September has been viewed as a potential “economic cliff” for Australia, with JobKeeper, JobSeeker and a range of other welfare payments to be shut down or significantly reduced. The loan deferral program was also meant to cease in September, however the banks have now decided to continue to offer it for another 4 months to those who are still in financial hardship.
Over 800,000 customers had applied for the initial loan deferral program, however significant proof will be required to attain the 4 month extension, with the reopening of areas of the economy allowing many to start repaying their mortgage.
This initiative is particularly in response to Victorians heading back into lockdown. It is no doubt a pragmatic response from the banks, with the current climate being no time to repossess hundreds of thousands of homes and collapse the housing market in a similar fashion to the GFC. Treasurer Josh Frydenburg welcomed the program, asserting that “the banks are going to be very supportive of their customers”.
While this has been an act of goodwill by the banks, time will test how far they are willing to go before the voices of the banks’ customers are outweighed by the voices of their shareholders.
A forked road lies ahead of government tax policy
Income tax cuts or a GST holiday? Both have been proposed this week as a necessary means to stimulate aggregate demand.
The income tax cuts idea is to bring forward the governments tax bracket reformation from July 2022 to 2021 or even before the end of this year. It would allow workers earning between $90,000 to $120,000 see their marginal tax rate go from 37% to 32.5%, while earners between $41,000 and $45,000 would have their marginal rate of 32.5% go down to 19%. This is approximated to take away $20 billion from government and into consumers pockets.
Westpac Ceo Bill Evans wants the tax cuts to happen in June, arguing “business will invest and employ if they anticipate rising demand… lifting household income growth through cutting personal tax rates is the key”.
Conversely, Isaac Gross, an economics lecturer at Monash University has proposed a 6 month GST holiday that would make non essential goods and services cheaper, thus leading to less saving and more spending.

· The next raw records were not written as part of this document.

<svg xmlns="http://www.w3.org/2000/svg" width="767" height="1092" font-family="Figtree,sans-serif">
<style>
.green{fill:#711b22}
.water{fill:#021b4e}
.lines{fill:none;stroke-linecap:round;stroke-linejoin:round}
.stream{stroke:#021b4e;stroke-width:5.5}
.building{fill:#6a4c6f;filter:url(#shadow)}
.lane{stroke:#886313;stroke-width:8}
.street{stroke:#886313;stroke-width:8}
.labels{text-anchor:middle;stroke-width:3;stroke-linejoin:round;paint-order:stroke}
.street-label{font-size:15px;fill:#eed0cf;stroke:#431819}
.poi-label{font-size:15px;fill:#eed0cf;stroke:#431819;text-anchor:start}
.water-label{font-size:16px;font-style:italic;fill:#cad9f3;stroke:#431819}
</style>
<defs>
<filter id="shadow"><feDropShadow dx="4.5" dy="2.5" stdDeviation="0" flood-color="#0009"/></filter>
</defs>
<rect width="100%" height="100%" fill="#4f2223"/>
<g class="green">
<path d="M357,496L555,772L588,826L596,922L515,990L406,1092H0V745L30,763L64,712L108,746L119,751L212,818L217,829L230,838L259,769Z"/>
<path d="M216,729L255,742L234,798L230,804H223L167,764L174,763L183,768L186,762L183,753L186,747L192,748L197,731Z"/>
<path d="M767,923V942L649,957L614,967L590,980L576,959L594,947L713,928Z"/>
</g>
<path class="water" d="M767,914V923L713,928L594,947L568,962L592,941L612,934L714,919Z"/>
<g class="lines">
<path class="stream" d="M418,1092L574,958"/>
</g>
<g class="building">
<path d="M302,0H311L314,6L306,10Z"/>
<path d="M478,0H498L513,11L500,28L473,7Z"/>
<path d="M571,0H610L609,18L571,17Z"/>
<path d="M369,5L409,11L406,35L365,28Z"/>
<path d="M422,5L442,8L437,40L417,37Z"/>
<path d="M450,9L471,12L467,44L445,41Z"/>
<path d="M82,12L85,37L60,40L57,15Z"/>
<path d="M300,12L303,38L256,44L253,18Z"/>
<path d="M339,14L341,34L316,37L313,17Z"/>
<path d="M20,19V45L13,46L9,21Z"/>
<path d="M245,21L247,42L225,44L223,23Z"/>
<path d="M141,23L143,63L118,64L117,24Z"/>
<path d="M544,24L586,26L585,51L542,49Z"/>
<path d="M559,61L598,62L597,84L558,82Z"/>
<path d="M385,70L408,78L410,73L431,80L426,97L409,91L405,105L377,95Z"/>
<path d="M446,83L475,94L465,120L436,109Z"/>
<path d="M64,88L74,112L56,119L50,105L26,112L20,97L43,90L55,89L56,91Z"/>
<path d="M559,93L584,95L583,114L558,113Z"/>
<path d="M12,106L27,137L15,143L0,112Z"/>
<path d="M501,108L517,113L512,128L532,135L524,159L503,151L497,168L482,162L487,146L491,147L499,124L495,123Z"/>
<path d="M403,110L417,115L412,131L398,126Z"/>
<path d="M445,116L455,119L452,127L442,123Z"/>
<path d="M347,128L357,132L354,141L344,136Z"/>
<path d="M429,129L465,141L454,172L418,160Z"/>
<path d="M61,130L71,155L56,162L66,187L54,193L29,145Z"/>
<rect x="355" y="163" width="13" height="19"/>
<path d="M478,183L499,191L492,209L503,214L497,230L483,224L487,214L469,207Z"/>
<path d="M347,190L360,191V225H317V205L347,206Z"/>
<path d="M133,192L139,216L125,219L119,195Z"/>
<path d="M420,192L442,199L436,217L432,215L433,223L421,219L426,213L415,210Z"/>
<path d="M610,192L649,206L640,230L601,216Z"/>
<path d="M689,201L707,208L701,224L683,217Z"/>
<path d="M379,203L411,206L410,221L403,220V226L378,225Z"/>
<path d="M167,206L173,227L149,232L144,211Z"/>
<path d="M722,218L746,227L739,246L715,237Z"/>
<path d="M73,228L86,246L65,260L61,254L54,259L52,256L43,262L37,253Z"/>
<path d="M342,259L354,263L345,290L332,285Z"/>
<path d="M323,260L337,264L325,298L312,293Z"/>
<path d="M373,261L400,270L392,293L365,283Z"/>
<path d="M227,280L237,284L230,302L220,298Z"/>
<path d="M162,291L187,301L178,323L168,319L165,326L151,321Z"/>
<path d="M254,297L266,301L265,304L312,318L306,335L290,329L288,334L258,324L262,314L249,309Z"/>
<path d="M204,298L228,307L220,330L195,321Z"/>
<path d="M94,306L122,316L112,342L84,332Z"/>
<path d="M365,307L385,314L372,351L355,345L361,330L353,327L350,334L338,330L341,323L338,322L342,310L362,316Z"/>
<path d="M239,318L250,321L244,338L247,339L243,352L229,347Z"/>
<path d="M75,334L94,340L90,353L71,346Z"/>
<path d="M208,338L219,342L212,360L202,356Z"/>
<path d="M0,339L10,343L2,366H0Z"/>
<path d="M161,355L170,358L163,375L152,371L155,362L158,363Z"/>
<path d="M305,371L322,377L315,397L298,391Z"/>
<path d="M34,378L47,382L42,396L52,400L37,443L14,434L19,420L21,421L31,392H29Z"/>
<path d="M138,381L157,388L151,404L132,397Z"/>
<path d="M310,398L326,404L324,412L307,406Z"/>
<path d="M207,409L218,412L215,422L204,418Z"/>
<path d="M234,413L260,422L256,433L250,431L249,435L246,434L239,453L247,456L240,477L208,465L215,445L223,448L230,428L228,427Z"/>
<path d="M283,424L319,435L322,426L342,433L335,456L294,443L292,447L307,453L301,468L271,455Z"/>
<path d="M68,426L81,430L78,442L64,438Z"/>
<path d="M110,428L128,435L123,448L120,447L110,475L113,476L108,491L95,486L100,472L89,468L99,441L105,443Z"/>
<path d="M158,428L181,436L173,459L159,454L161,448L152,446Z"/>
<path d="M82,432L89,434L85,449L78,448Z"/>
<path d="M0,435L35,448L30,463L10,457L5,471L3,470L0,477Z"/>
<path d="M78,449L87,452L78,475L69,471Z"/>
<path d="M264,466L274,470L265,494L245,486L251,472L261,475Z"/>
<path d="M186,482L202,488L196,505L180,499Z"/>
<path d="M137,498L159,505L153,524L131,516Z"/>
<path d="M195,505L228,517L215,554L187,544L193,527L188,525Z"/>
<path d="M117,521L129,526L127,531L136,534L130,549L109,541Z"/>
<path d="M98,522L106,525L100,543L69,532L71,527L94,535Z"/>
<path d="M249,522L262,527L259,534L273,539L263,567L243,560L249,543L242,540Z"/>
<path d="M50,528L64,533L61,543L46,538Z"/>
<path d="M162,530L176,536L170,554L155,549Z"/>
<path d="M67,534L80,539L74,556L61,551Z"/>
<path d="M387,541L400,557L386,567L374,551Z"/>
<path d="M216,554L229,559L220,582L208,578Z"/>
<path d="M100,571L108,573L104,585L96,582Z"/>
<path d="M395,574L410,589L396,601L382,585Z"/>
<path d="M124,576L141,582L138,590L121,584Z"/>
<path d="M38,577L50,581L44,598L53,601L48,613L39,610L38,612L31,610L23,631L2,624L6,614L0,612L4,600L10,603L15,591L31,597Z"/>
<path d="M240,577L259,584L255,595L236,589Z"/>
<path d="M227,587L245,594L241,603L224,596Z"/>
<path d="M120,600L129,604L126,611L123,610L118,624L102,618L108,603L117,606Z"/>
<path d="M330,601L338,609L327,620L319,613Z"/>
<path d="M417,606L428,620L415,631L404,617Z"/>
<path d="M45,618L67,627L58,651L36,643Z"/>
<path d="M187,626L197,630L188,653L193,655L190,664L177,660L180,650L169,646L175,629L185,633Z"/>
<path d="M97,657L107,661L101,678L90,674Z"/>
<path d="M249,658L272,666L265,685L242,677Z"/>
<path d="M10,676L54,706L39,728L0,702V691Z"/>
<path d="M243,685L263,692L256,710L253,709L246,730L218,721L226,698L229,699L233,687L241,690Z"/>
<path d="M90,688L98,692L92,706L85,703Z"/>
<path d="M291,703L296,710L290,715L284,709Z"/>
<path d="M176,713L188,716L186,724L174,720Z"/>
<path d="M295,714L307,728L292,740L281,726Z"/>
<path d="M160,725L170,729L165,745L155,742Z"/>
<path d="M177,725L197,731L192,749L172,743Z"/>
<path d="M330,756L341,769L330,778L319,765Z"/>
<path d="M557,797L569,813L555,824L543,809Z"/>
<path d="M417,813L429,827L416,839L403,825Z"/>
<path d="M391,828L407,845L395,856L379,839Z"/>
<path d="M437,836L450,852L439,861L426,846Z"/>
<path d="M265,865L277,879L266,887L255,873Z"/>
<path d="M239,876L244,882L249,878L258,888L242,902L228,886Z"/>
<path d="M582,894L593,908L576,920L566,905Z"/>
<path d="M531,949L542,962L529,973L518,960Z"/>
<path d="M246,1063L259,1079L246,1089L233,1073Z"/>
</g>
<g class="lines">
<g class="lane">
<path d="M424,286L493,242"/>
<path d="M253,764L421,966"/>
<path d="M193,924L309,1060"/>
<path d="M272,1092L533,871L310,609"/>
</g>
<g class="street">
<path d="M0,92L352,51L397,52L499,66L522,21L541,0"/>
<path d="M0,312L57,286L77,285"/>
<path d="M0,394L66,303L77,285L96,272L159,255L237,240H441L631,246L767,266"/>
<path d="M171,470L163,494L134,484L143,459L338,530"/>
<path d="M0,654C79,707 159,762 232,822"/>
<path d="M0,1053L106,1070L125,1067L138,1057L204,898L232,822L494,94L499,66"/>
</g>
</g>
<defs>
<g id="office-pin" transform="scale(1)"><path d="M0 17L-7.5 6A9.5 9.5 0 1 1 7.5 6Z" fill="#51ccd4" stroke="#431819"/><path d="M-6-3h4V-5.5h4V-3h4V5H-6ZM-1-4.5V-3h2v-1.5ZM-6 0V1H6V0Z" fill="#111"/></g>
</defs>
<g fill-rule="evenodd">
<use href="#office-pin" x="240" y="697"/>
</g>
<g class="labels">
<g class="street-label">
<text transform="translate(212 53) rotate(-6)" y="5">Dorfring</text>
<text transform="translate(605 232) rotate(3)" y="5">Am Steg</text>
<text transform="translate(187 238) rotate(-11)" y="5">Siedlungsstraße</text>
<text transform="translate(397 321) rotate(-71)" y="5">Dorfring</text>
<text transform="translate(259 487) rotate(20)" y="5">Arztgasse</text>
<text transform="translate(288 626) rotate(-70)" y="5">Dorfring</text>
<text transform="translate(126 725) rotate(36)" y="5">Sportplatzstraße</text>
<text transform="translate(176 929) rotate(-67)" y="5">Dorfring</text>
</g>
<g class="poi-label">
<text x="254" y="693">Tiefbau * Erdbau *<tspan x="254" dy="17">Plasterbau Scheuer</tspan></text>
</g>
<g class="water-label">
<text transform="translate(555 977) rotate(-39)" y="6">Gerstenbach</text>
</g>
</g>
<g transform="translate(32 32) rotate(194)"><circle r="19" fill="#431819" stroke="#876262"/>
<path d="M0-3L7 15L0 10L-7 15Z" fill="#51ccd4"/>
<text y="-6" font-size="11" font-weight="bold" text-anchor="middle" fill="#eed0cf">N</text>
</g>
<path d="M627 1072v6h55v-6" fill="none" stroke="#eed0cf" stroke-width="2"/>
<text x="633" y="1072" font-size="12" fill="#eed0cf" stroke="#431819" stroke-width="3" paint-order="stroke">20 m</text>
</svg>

Germany and Britain have already executed such a policy.
Considering that the GST is regressive and so low income earners are hit hardest by it, abolishing it for 6 months would be a targeted and timely approach. Especially given the fact that retail, entertainment, holiday and restaurant business who have been impacted the most by this recession have to factor GST into their prices.
Both income tax cuts and a GST holiday are valid ideas, Josh Frydenburg is at a forked road, the worst outcome would be to just stand at it.
Sharemarket drops in response to Victorian Outbreak
The ASX 200 closed 2.4% lower this week on the re-emergence of Victorian lockdowns as well as surging Covid cases in the US, with the confirmed amount of cases reaching 3.24 million, with 190,000 deaths and 963,000 recovered (as of Saturday 11th July).